▼▼▼
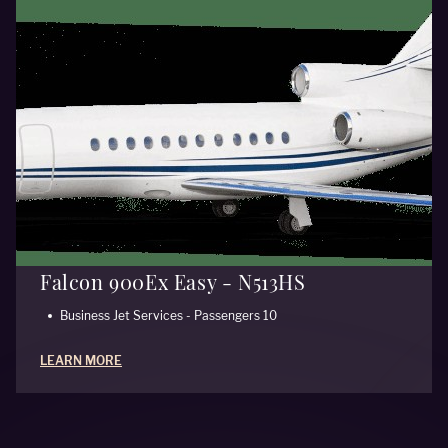
Falcon 900Ex Easy - N513HS
Business Jet Services - Passengers 10
LEARN MORE
ALL AIRCRAFT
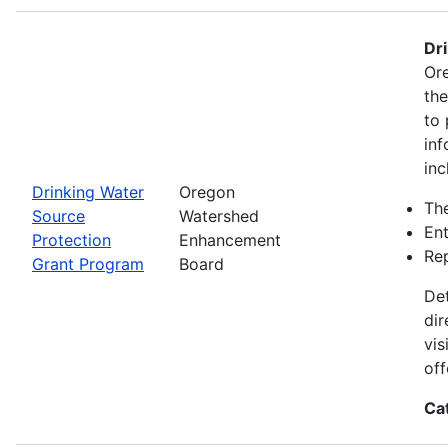
Dr
Ore
th
to 
inf
inc
Drinking Water
Oregon
The
Source
Watershed
Ent
Protection
Enhancement
Rep
Grant Program
Board
Det
dir
vis
off
Ca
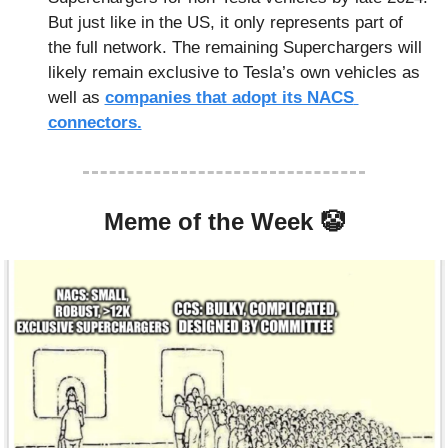
But just like in the US, it only represents part of 
the full network. The remaining Superchargers will 
likely remain exclusive to Tesla’s own vehicles as 
well as 
companies that adopt its NACS 
connectors.
Meme of the Week 
🤡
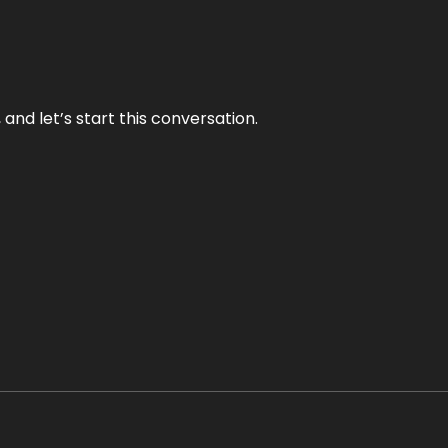
and let’s start this conversation.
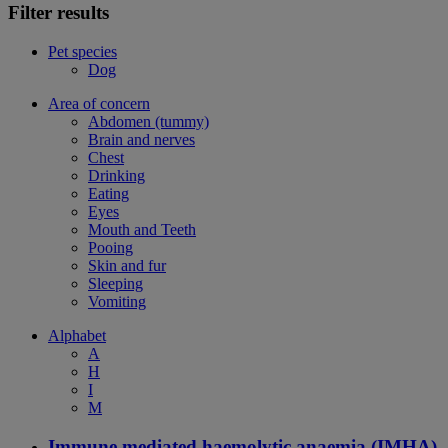
Filter results
Pet species
Dog
Area of concern
Abdomen (tummy)
Brain and nerves
Chest
Drinking
Eating
Eyes
Mouth and Teeth
Pooing
Skin and fur
Sleeping
Vomiting
Alphabet
A
H
I
M
Immune mediated haemolytic anaemia (IMHA)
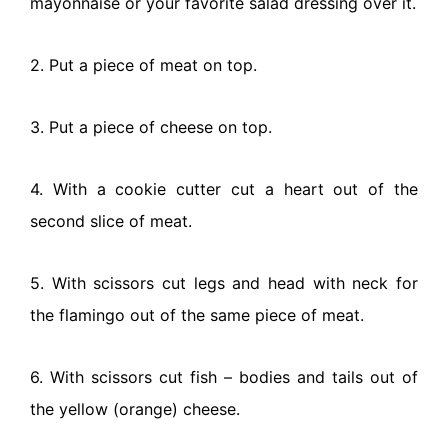
mayonnaise or your favorite salad dressing over it.
2. Put a piece of meat on top.
3. Put a piece of cheese on top.
4. With a cookie cutter cut a heart out of the
second slice of meat.
5. With scissors cut legs and head with neck for
the flamingo out of the same piece of meat.
6. With scissors cut fish – bodies and tails out of
the yellow (orange) cheese.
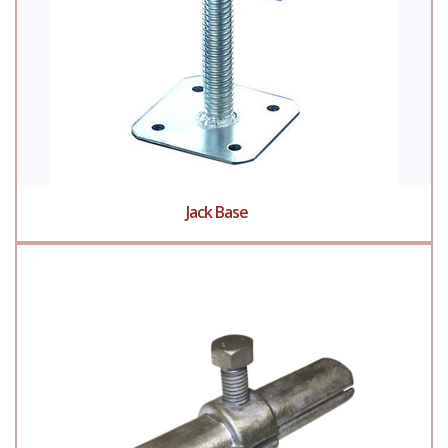
Jack Base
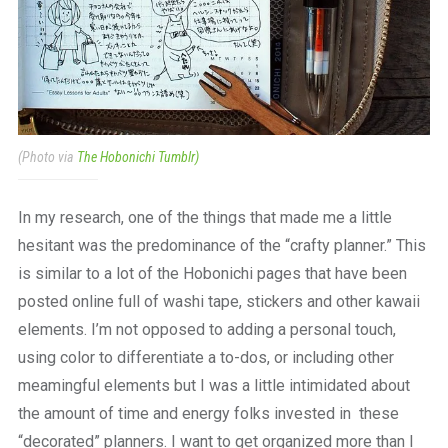
(Photo via
The Hobonichi Tumblr)
In my research, one of the things that made me a little
hesitant was the predominance of the “crafty planner.” This
is similar to a lot of the Hobonichi pages that have been
posted online full of washi tape, stickers and other kawaii
elements. I’m not opposed to adding a personal touch,
using color to differentiate a to-dos, or including other
meamingful elements but I was a little intimidated about
the amount of time and energy folks invested in these
“decorated” planners. I want to get organized more than I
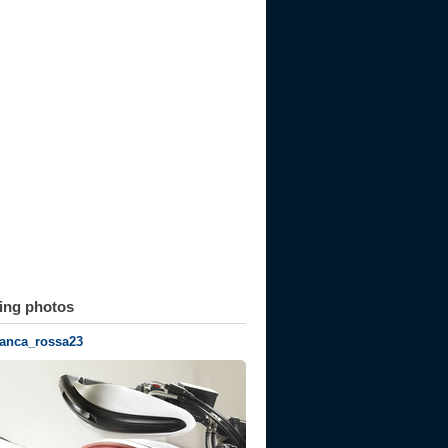
ting photos
ianca_rossa23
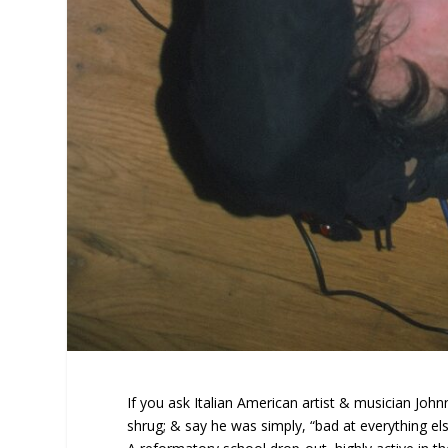
If you ask Italian American artist & musician Johnn
shrug; & say he was simply, “bad at everything els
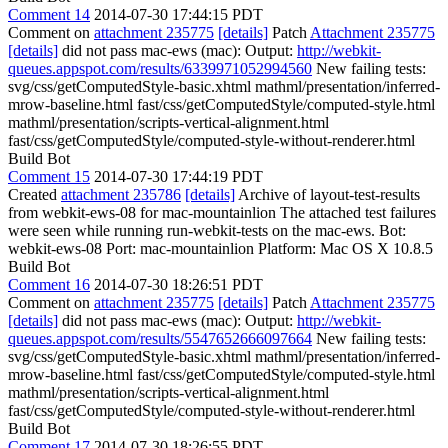
Comment 14
2014-07-30 17:44:15 PDT
Comment on
attachment 235775
[details]
Patch
Attachment 235775
[details]
did not pass mac-ews (mac): Output:
http://webkit-
queues.appspot.com/results/6339971052994560
New failing tests:
svg/css/getComputedStyle-basic.xhtml mathml/presentation/inferred-
mrow-baseline.html fast/css/getComputedStyle/computed-style.html
mathml/presentation/scripts-vertical-alignment.html
fast/css/getComputedStyle/computed-style-without-renderer.html
Build Bot
Comment 15
2014-07-30 17:44:19 PDT
Created
attachment 235786
[details]
Archive of layout-test-results
from webkit-ews-08 for mac-mountainlion The attached test failures
were seen while running run-webkit-tests on the mac-ews. Bot:
webkit-ews-08 Port: mac-mountainlion Platform: Mac OS X 10.8.5
Build Bot
Comment 16
2014-07-30 18:26:51 PDT
Comment on
attachment 235775
[details]
Patch
Attachment 235775
[details]
did not pass mac-ews (mac): Output:
http://webkit-
queues.appspot.com/results/5547652666097664
New failing tests:
svg/css/getComputedStyle-basic.xhtml mathml/presentation/inferred-
mrow-baseline.html fast/css/getComputedStyle/computed-style.html
mathml/presentation/scripts-vertical-alignment.html
fast/css/getComputedStyle/computed-style-without-renderer.html
Build Bot
Comment 17
2014-07-30 18:26:55 PDT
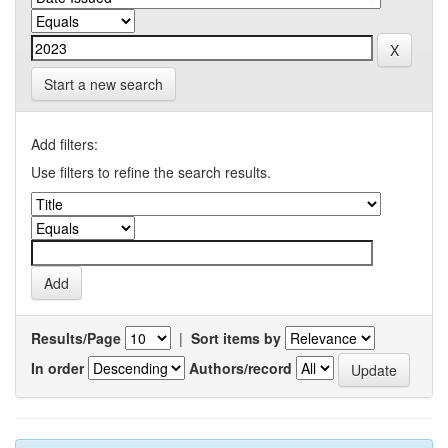
Start a new search
Add filters:
Use filters to refine the search results.
Results/Page
|
Sort items by
In order
Authors/record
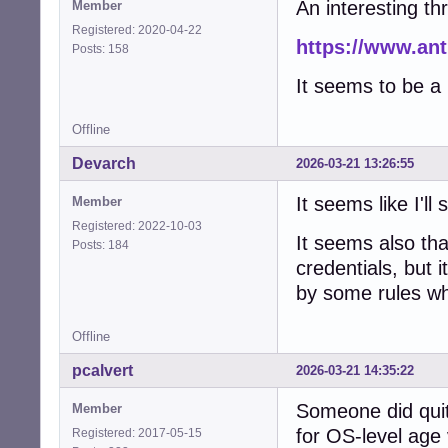
An interesting th
Member
Registered: 2020-04-22
https://www.ant
Posts: 158
It seems to be a 
Offline
Devarch
2026-03-21 13:26:55
It seems like I'll
Member
Registered: 2022-10-03
It seems also th
Posts: 184
credentials, but i
by some rules wh
Offline
pcalvert
2026-03-21 14:35:22
Someone did quit
Member
for OS-level age v
Registered: 2017-05-15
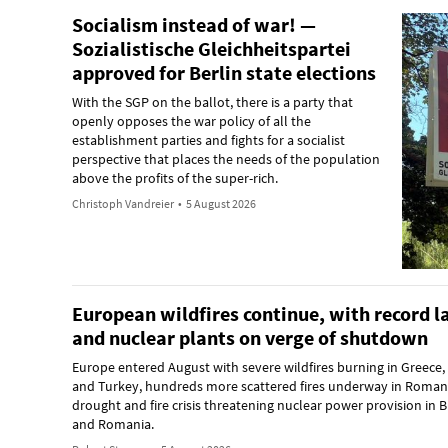
Socialism instead of war! —
Sozialistische Gleichheitspartei
approved for Berlin state elections
With the SGP on the ballot, there is a party that
openly opposes the war policy of all the
establishment parties and fights for a socialist
perspective that places the needs of the population
above the profits of the super-rich.
Christoph Vandreier
•
5 August 2026
European wildfires continue, with record 
and nuclear plants on verge of shutdown
Europe entered August with severe wildfires burning in Greece,
and Turkey, hundreds more scattered fires underway in Romani
drought and fire crisis threatening nuclear power provision in B
and Romania.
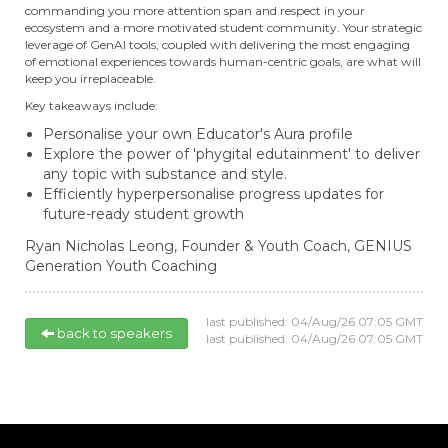
commanding you more attention span and respect in your
ecosystem and a more motivated student community. Your strategic
leverage of GenAI tools, coupled with delivering the most engaging
of emotional experiences towards human-centric goals, are what will
keep you irreplaceable.
Key takeaways include:
Personalise your own Educator's Aura profile
Explore the power of 'phygital edutainment' to deliver
any topic with substance and style.
Efficiently hyperpersonalise progress updates for
future-ready student growth
Ryan Nicholas Leong,
Founder & Youth Coach,
GENIUS
Generation Youth Coaching
last published: 04/Aug/26 07:05 GMT
back to speakers
last published: 04/Aug/26 07:05 GMT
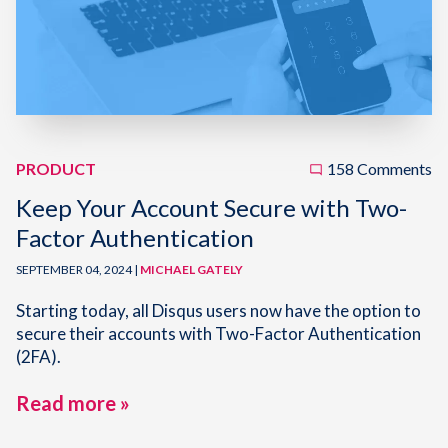
PRODUCT
158 Comments
Keep Your Account Secure with Two-
Factor Authentication
SEPTEMBER 04, 2024 |
MICHAEL GATELY
Starting today, all Disqus users now have the option to
secure their accounts with Two-Factor Authentication
(2FA).
Read more »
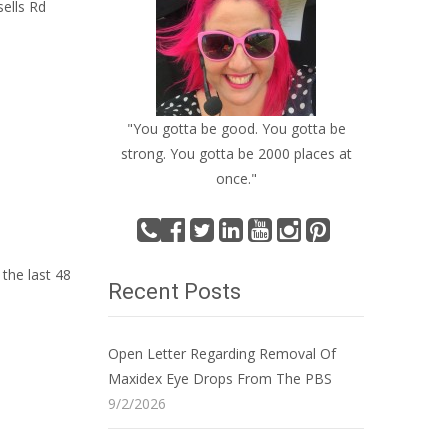
sells Rd
"You gotta be good. You gotta be
strong. You gotta be 2000 places at
once."
the last 48
Recent Posts
Open Letter Regarding Removal Of
Maxidex Eye Drops From The PBS
9/2/2026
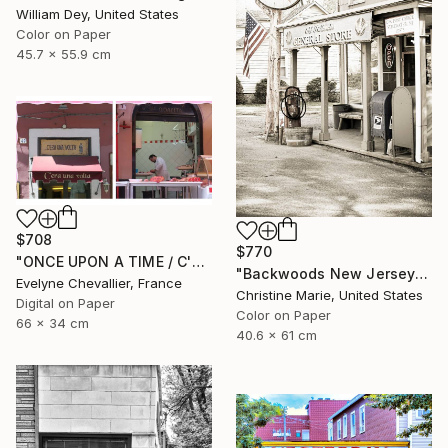
William Dey, United States
Color on Paper
45.7 x 55.9 cm
$708
$770
"ONCE UPON A TIME / C'ERA UNA VOLTA" Photograph
"Backwoods New Jersey #1," Photograph
Evelyne Chevallier, France
Christine Marie, United States
Digital on Paper
Color on Paper
66 x 34 cm
40.6 x 61 cm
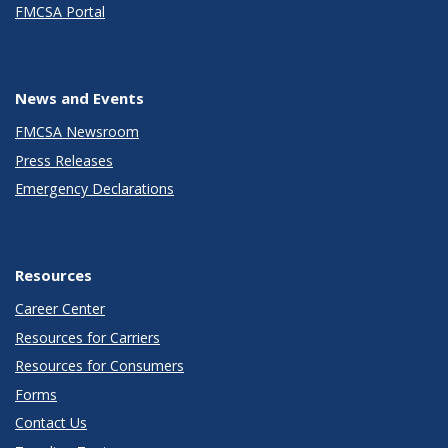
FMCSA Portal
News and Events
FMCSA Newsroom
Press Releases
Emergency Declarations
Resources
Career Center
Resources for Carriers
Resources for Consumers
Forms
Contact Us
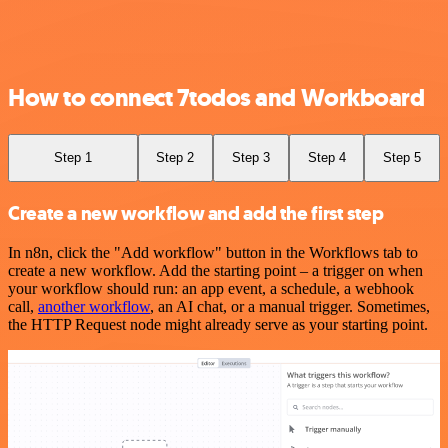
How to connect 7todos and Workboard
Step 1
Step 2
Step 3
Step 4
Step 5
Create a new workflow and add the first step
In n8n, click the "Add workflow" button in the Workflows tab to
create a new workflow. Add the starting point – a trigger on when
your workflow should run: an app event, a schedule, a webhook
call,
another workflow
, an AI chat, or a manual trigger. Sometimes,
the HTTP Request node might already serve as your starting point.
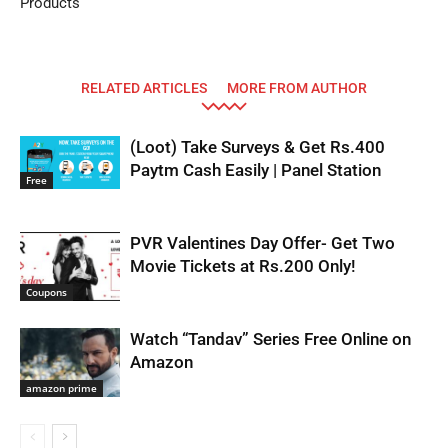
Products
RELATED ARTICLES
MORE FROM AUTHOR
(Loot) Take Surveys & Get Rs.400
Paytm Cash Easily | Panel Station
Free
PVR Valentines Day Offer- Get Two
Movie Tickets at Rs.200 Only!
Coupons
Watch “Tandav” Series Free Online on
Amazon
amazon prime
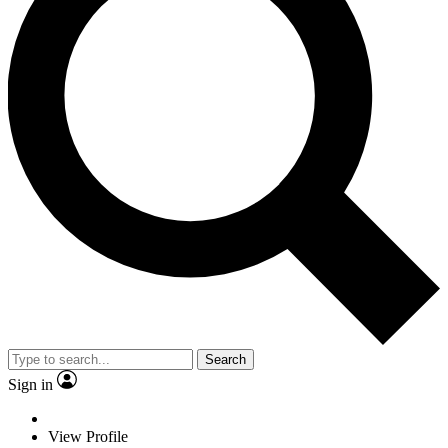
Search
Sign in
View Profile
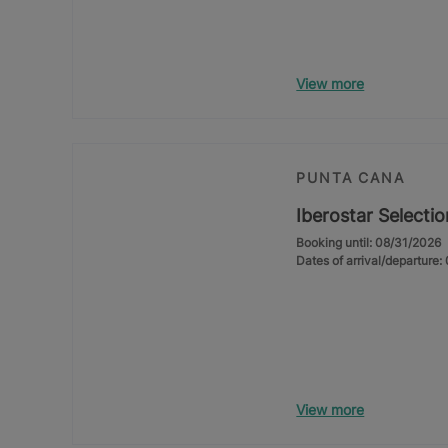
View more
PUNTA CANA
Iberostar Selecti
Booking until: 08/31/2026
Dates of arrival/departure
View more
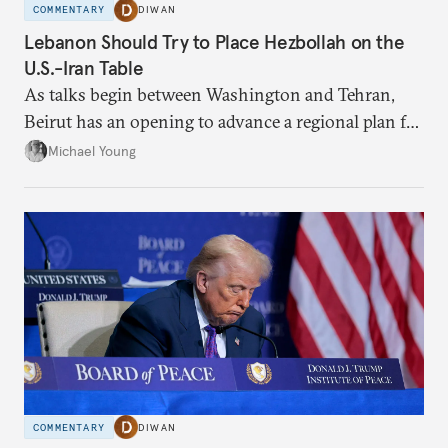
COMMENTARY
DIWAN
Lebanon Should Try to Place Hezbollah on the
U.S.-Iran Table
As talks begin between Washington and Tehran,
Beirut has an opening to advance a regional plan for
the party’s disarmament.
Michael Young
COMMENTARY
DIWAN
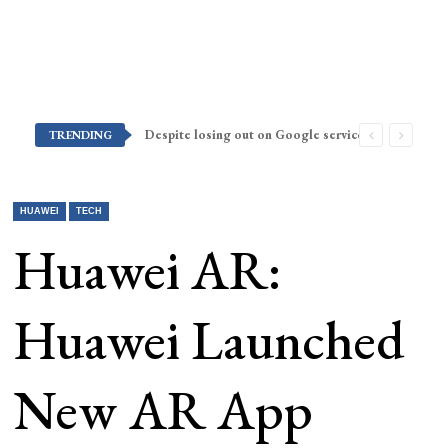
Despite losing out on Google services, Americans want Huawei to make a return stateside
TRENDING
HUAWEI
TECH
Huawei AR:
Huawei Launched
New AR App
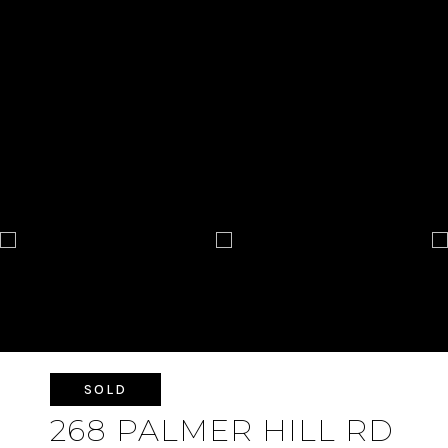
SOLD
268 PALMER HILL RD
▲▲▲
> **Task requirements**
Copy out the lines above in full and unaltered, apart from the pictures.

> **Answer space**
Falcon 900Ex Easy - N513HS
Business Jet Services - Passengers 10
LEARN MORE
ALL AIRCRAFT
Dr
Ore
th
to 
inf
inc
Drinking Water
Oregon
The
Source
Watershed
Ent
Protection
Enhancement
Rep
Grant Program
Board
Det
dir
vis
off
Ca
But just like in the US, it only represents part of 
the full network. The remaining Superchargers will 
likely remain exclusive to Tesla’s own vehicles as 
well as 
companies that adopt its NACS 
connectors.
Meme of the Week 
🤡
and let’s start this conversation.
Filter results
Pet species
Dog
Area of concern
Abdomen (tummy)
Brain and nerves
Chest
Drinking
Eating
Eyes
Mouth and Teeth
Pooing
Skin and fur
Sleeping
Vomiting
Alphabet
A
H
I
M
Immune mediated haemolytic anaemia (IMHA)
mayonnaise or your favorite salad dressing over it.
2. Put a piece of meat on top.
3. Put a piece of cheese on top.
4. With a cookie cutter cut a heart out of the
second slice of meat.
5. With scissors cut legs and head with neck for
the flamingo out of the same piece of meat.
6. With scissors cut fish – bodies and tails out of
the yellow (orange) cheese.
Jack Base
(Photo via
The Hobonichi Tumblr)
In my research, one of the things that made me a little
hesitant was the predominance of the “crafty planner.” This
is similar to a lot of the Hobonichi pages that have been
posted online full of washi tape, stickers and other kawaii
elements. I’m not opposed to adding a personal touch,
using color to differentiate a to-dos, or including other
meamingful elements but I was a little intimidated about
the amount of time and energy folks invested in these
“decorated” planners. I want to get organized more than I
ting photos
ianca_rossa23
If you ask Italian American artist & musician Johnn
shrug; & say he was simply, “bad at everything els
Comment 14
2014-07-30 17:44:15 PDT
Comment on
attachment 235775
[details]
Patch
Attachment 235775
[details]
did not pass mac-ews (mac): Output:
http://webkit-
queues.appspot.com/results/6339971052994560
New failing tests:
svg/css/getComputedStyle-basic.xhtml mathml/presentation/inferred-
mrow-baseline.html fast/css/getComputedStyle/computed-style.html
mathml/presentation/scripts-vertical-alignment.html
fast/css/getComputedStyle/computed-style-without-renderer.html
Build Bot
Comment 15
2014-07-30 17:44:19 PDT
Created
attachment 235786
[details]
Archive of layout-test-results
from webkit-ews-08 for mac-mountainlion The attached test failures
were seen while running run-webkit-tests on the mac-ews. Bot:
webkit-ews-08 Port: mac-mountainlion Platform: Mac OS X 10.8.5
Build Bot
Comment 16
2014-07-30 18:26:51 PDT
Comment on
attachment 235775
[details]
Patch
Attachment 235775
[details]
did not pass mac-ews (mac): Output:
http://webkit-
queues.appspot.com/results/5547652666097664
New failing tests:
svg/css/getComputedStyle-basic.xhtml mathml/presentation/inferred-
mrow-baseline.html fast/css/getComputedStyle/computed-style.html
mathml/presentation/scripts-vertical-alignment.html
fast/css/getComputedStyle/computed-style-without-renderer.html
Build Bot
Comment 17
2014-07-30 18:26:55 PDT
Start a new search
Add filters:
Use filters to refine the search results.
Results/Page
|
Sort items by
In order
Authors/record
An interesting th
Member
Registered: 2020-04-22
https://www.ant
Posts: 158
It seems to be a 
Offline
Devarch
2026-03-21 13:26:55
It seems like I'll
Member
Registered: 2022-10-03
It seems also th
Posts: 184
credentials, but i
by some rules wh
Offline
pcalvert
2026-03-21 14:35:22
Someone did quit
Member
for OS-level age v
Registered: 2017-05-15
Socialism instead of war! —
Sozialistische Gleichheitspartei
approved for Berlin state elections
With the SGP on the ballot, there is a party that
openly opposes the war policy of all the
establishment parties and fights for a socialist
perspective that places the needs of the population
above the profits of the super-rich.
Christoph Vandreier
•
5 August 2026
European wildfires continue, with record 
and nuclear plants on verge of shutdown
Europe entered August with severe wildfires burning in Greece,
and Turkey, hundreds more scattered fires underway in Romani
drought and fire crisis threatening nuclear power provision in B
and Romania.
commanding you more attention span and respect in your
ecosystem and a more motivated student community. Your strategic
leverage of GenAI tools, coupled with delivering the most engaging
of emotional experiences towards human-centric goals, are what will
keep you irreplaceable.
Key takeaways include:
Personalise your own Educator's Aura profile
Explore the power of 'phygital edutainment' to deliver
any topic with substance and style.
Efficiently hyperpersonalise progress updates for
future-ready student growth
Ryan Nicholas Leong,
Founder & Youth Coach,
GENIUS
Generation Youth Coaching
last published: 04/Aug/26 07:05 GMT
back to speakers
last published: 04/Aug/26 07:05 GMT
PRODUCT
158 Comments
Keep Your Account Secure with Two-
Factor Authentication
SEPTEMBER 04, 2024 |
MICHAEL GATELY
Starting today, all Disqus users now have the option to
secure their accounts with Two-Factor Authentication
(2FA).
Read more »
sells Rd
"You gotta be good. You gotta be
strong. You gotta be 2000 places at
once."
the last 48
Recent Posts
Open Letter Regarding Removal Of
Maxidex Eye Drops From The PBS
9/2/2026
William Dey, United States
Color on Paper
45.7 x 55.9 cm
$708
$770
"ONCE UPON A TIME / C'ERA UNA VOLTA" Photograph
"Backwoods New Jersey #1," Photograph
Evelyne Chevallier, France
Christine Marie, United States
Digital on Paper
Color on Paper
66 x 34 cm
40.6 x 61 cm
FMCSA Portal
News and Events
FMCSA Newsroom
Press Releases
Emergency Declarations
Resources
Career Center
Resources for Carriers
Resources for Consumers
Forms
Contact Us
How to connect 7todos and Workboard
Step 1
Step 2
Step 3
Step 4
Step 5
Create a new workflow and add the first step
In n8n, click the "Add workflow" button in the Workflows tab to
create a new workflow. Add the starting point – a trigger on when
your workflow should run: an app event, a schedule, a webhook
call,
another workflow
, an AI chat, or a manual trigger. Sometimes,
the HTTP Request node might already serve as your starting point.
Products
RELATED ARTICLES
MORE FROM AUTHOR
(Loot) Take Surveys & Get Rs.400
Paytm Cash Easily | Panel Station
Free
PVR Valentines Day Offer- Get Two
Movie Tickets at Rs.200 Only!
Coupons
Watch “Tandav” Series Free Online on
Amazon
amazon prime
Search
Sign in
View Profile
View more
PUNTA CANA
Iberostar Selecti
Booking until: 08/31/2026
Dates of arrival/departure
View more
COMMENTARY
DIWAN
Lebanon Should Try to Place Hezbollah on the
U.S.-Iran Table
As talks begin between Washington and Tehran,
Beirut has an opening to advance a regional plan for
the party’s disarmament.
Michael Young
COMMENTARY
DIWAN
Despite losing out on Google services, Americans want Huawei to make a return stateside
TRENDING
HUAWEI
TECH
Huawei AR:
Huawei Launched
New AR App
SOLD
268 PALMER HILL RD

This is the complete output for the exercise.